• EXERCISE INSTRUCTIONS: Count the lines in the rows below containing the string "that". Treat upper and lower case as different, and give only the number.

• RECORDS FOR THE TASK:

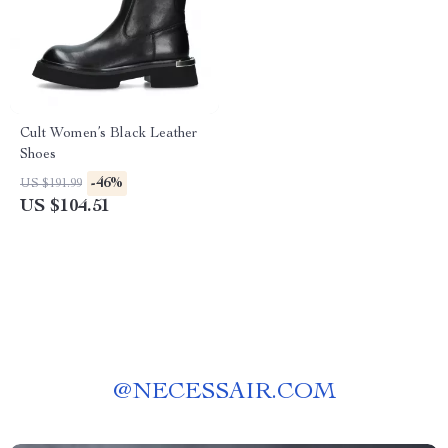
Cult Women’s Black Leather
Shoes
-46%
US $191.99
US $104.51
@
NECESSAIR.COM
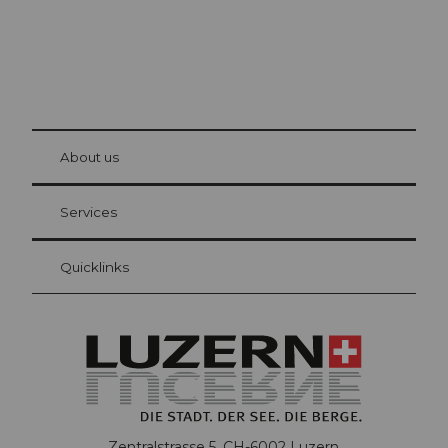
© Be
at Bre
chbü
hl
About us
Visitor Card Lucerne
Your advantages as an overnight guest
Services
Quicklinks
Zentralstrasse 5, CH-6002 Luzern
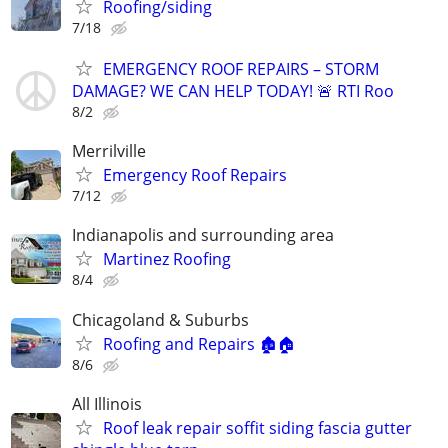
Roofing/siding
7/18
EMERGENCY ROOF REPAIRS – STORM
DAMAGE? WE CAN HELP TODAY! 🚨 RTI Roo
8/2
Merrilville
Emergency Roof Repairs
7/12
Indianapolis and surrounding area
Martinez Roofing
8/4
Chicagoland & Suburbs
Roofing and Repairs 🏚🏠
8/6
All Illinois
Roof leak repair soffit siding fascia gutter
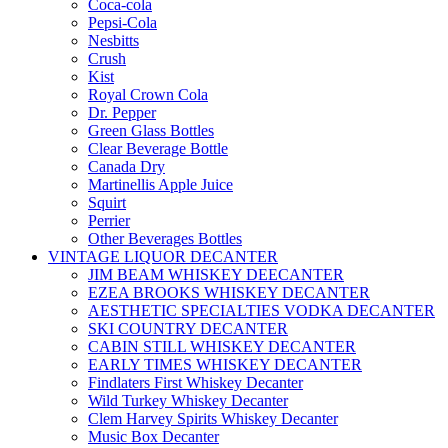
Coca-cola
Pepsi-Cola
Nesbitts
Crush
Kist
Royal Crown Cola
Dr. Pepper
Green Glass Bottles
Clear Beverage Bottle
Canada Dry
Martinellis Apple Juice
Squirt
Perrier
Other Beverages Bottles
VINTAGE LIQUOR DECANTER
JIM BEAM WHISKEY DEECANTER
EZEA BROOKS WHISKEY DECANTER
AESTHETIC SPECIALTIES VODKA DECANTER
SKI COUNTRY DECANTER
CABIN STILL WHISKEY DECANTER
EARLY TIMES WHISKEY DECANTER
Findlaters First Whiskey Decanter
Wild Turkey Whiskey Decanter
Clem Harvey Spirits Whiskey Decanter
Music Box Decanter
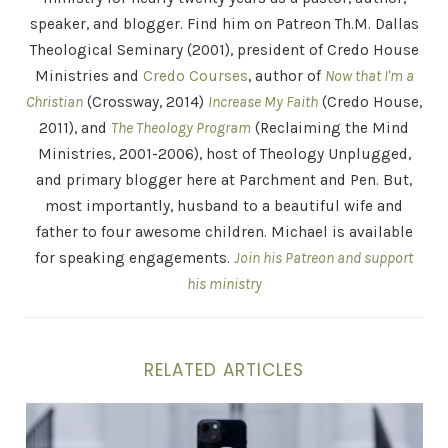
speaker, and blogger. Find him on Patreon Th.M. Dallas
Theological Seminary (2001), president of Credo House
Ministries and
Credo Courses
, author of
Now that I'm a
Christian
(Crossway, 2014)
Increase My Faith
(Credo House,
2011), and
The Theology Program
(Reclaiming the Mind
Ministries, 2001-2006), host of Theology Unplugged,
and primary blogger here at Parchment and Pen. But,
most importantly, husband to a beautiful wife and
father to four awesome children. Michael is available
for speaking engagements.
Join his Patreon and support
his ministry
RELATED ARTICLES
Can Theology and Evangelism Work Together? This Vis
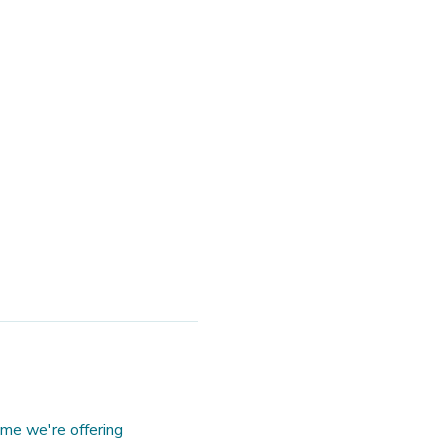
me we're offering 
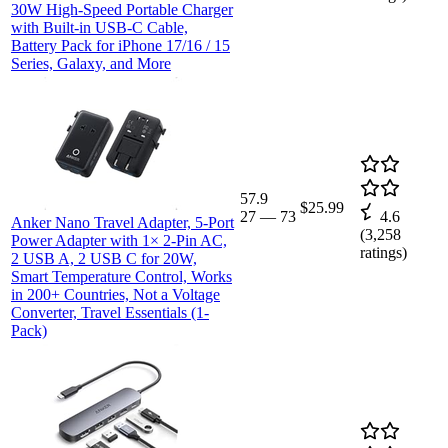
30W High-Speed Portable Charger
with Built-in USB-C Cable,
Battery Pack for iPhone 17/16 / 15
Series, Galaxy, and More
57.9
$25.99
27
—
73
4.6
Anker Nano Travel Adapter, 5-Port
(
3,258
Power Adapter with 1× 2-Pin AC,
ratings)
2 USB A, 2 USB C for 20W,
Smart Temperature Control, Works
in 200+ Countries, Not a Voltage
Converter, Travel Essentials (1-
Pack)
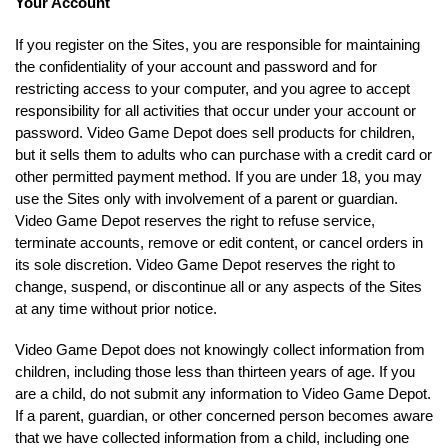
Your Account
If you register on the Sites, you are responsible for maintaining
the confidentiality of your account and password and for
restricting access to your computer, and you agree to accept
responsibility for all activities that occur under your account or
password. Video Game Depot does sell products for children,
but it sells them to adults who can purchase with a credit card or
other permitted payment method. If you are under 18, you may
use the Sites only with involvement of a parent or guardian.
Video Game Depot reserves the right to refuse service,
terminate accounts, remove or edit content, or cancel orders in
its sole discretion. Video Game Depot reserves the right to
change, suspend, or discontinue all or any aspects of the Sites
at any time without prior notice.
Video Game Depot does not knowingly collect information from
children, including those less than thirteen years of age. If you
are a child, do not submit any information to Video Game Depot.
If a parent, guardian, or other concerned person becomes aware
that we have collected information from a child, including one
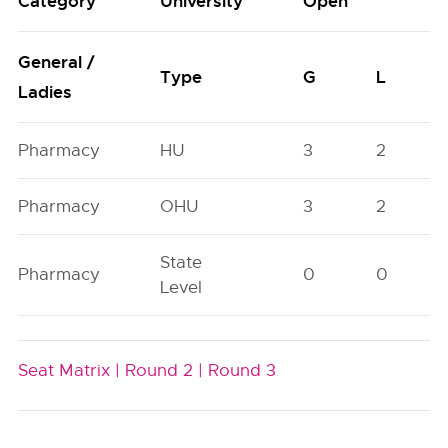
Category
University
Open
General /
Type
G
L
Ladies
Pharmacy
HU
3
2
Pharmacy
OHU
3
2
State
Pharmacy
0
0
Level
Seat Matrix |
Round 2 |
Round 3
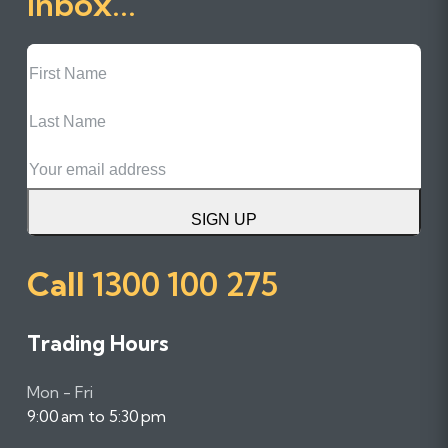
inbox...
First
Name
Last
Name
Email
SIGN UP
Call
1300 100 275
Trading Hours
Mon - Fri
9:00 am to 5:30 pm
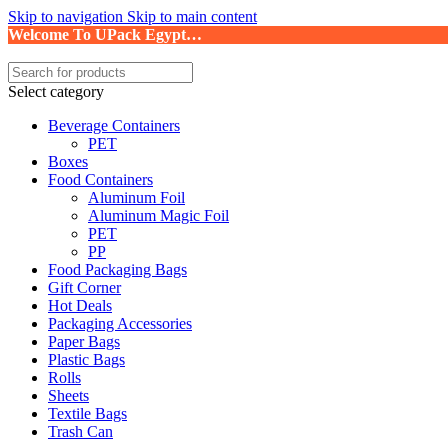
Skip to navigation
Skip to main content
Welcome To UPack Egypt…
Select category
Beverage Containers
PET
Boxes
Food Containers
Aluminum Foil
Aluminum Magic Foil
PET
PP
Food Packaging Bags
Gift Corner
Hot Deals
Packaging Accessories
Paper Bags
Plastic Bags
Rolls
Sheets
Textile Bags
Trash Can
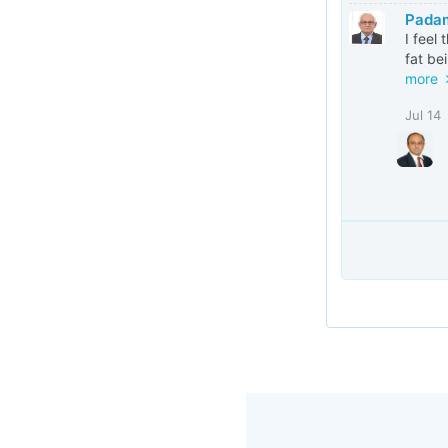
Pada
I feel
fat be
more
Jul 14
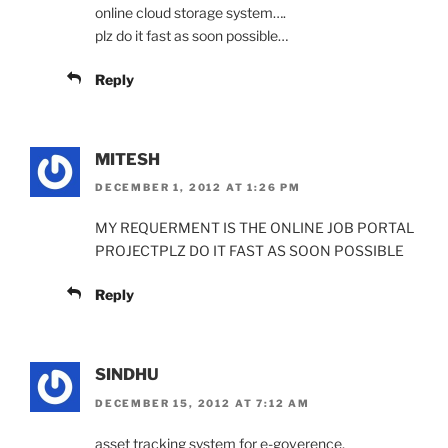
online cloud storage system….
plz do it fast as soon possible…
Reply
MITESH
DECEMBER 1, 2012 AT 1:26 PM
MY REQUERMENT IS THE ONLINE JOB PORTAL
PROJECTPLZ DO IT FAST AS SOON POSSIBLE
Reply
SINDHU
DECEMBER 15, 2012 AT 7:12 AM
asset tracking system for e-goverence,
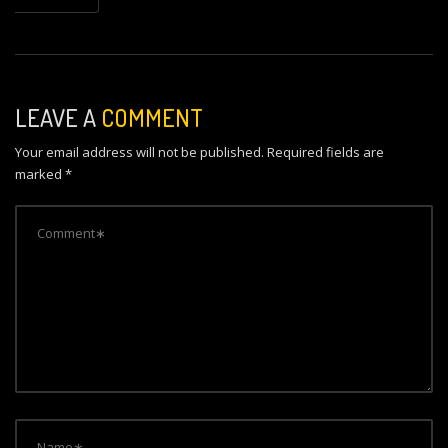
a
v
i
LEAVE A
COMMENT
g
Your email address will not be published.
Required fields are
a
marked
*
t
i
o
n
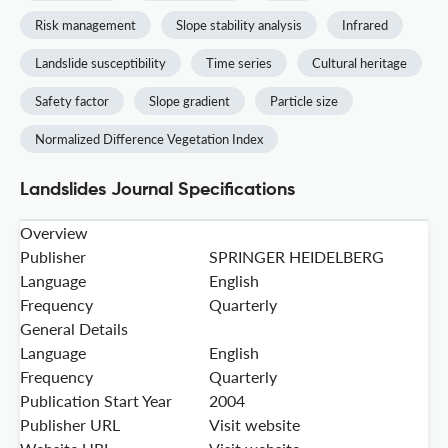
Risk management
Slope stability analysis
Infrared
Landslide susceptibility
Time series
Cultural heritage
Safety factor
Slope gradient
Particle size
Normalized Difference Vegetation Index
Landslides Journal Specifications
Overview
Publisher
SPRINGER HEIDELBERG
Language
English
Frequency
Quarterly
General Details
Language
English
Frequency
Quarterly
Publication Start Year
2004
Publisher URL
Visit website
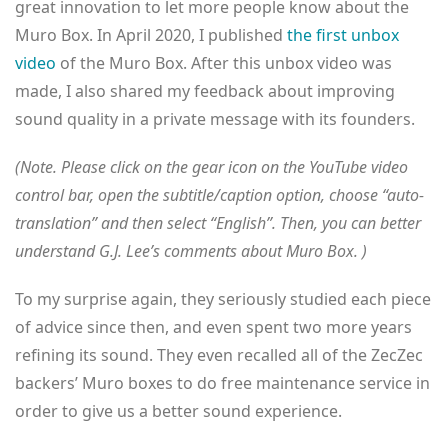
great innovation to let more people know about the
Muro Box. In April 2020, I published
the first unbox
video
of the Muro Box. After this unbox video was
made, I also shared my feedback about improving
sound quality in a private message with its founders.
(Note. Please click on the gear icon on the YouTube video
control bar, open the subtitle/caption option, choose “auto-
translation” and then select “English”. Then, you can better
understand G.J. Lee’s comments about Muro Box. )
To my surprise again, they seriously studied each piece
of advice since then, and even spent two more years
refining its sound. They even recalled all of the ZecZec
backers’ Muro boxes to do free maintenance service in
order to give us a better sound experience.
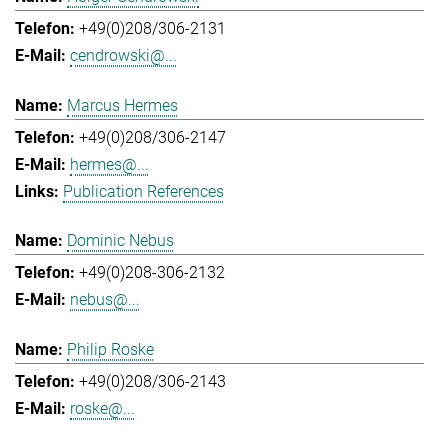
+49(0)208/306-2131
cendrowski@...
Marcus Hermes
+49(0)208/306-2147
hermes@...
Publication References
Dominic Nebus
+49(0)208-306-2132
nebus@...
Philip Roske
+49(0)208/306-2143
roske@...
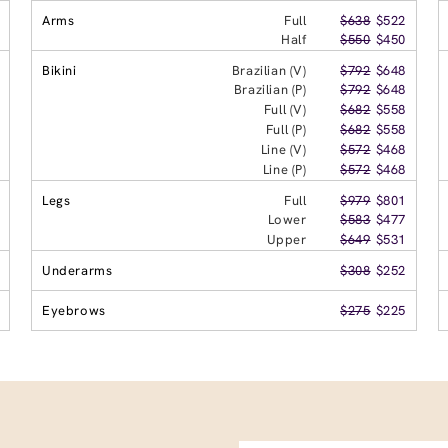
Arms
Full
$638
$522
Half
$550
$450
Bikini
Brazilian (V)
$792
$648
Brazilian (P)
$792
$648
Full (V)
$682
$558
Full (P)
$682
$558
Line (V)
$572
$468
Line (P)
$572
$468
Legs
Full
$979
$801
Lower
$583
$477
Upper
$649
$531
Underarms
$308
$252
Eyebrows
$275
$225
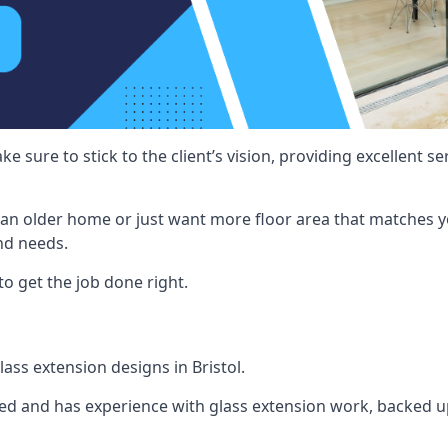
e sure to stick to the client’s vision, providing excellent 
an older home or just want more floor area that matches y
nd needs.
to get the job done right.
lass extension designs in Bristol.
ined and has experience with glass extension work, backed up 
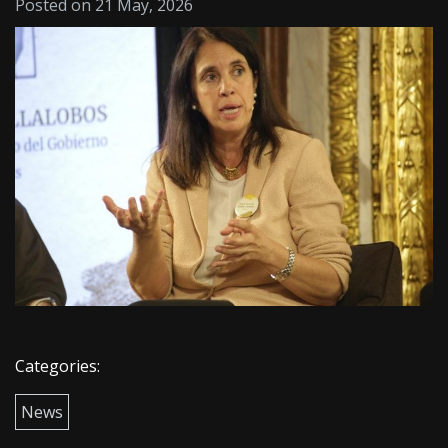
Posted on 21 May, 2026
Categories:
News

• SOLUTION FOR THIS EXERCISE: 4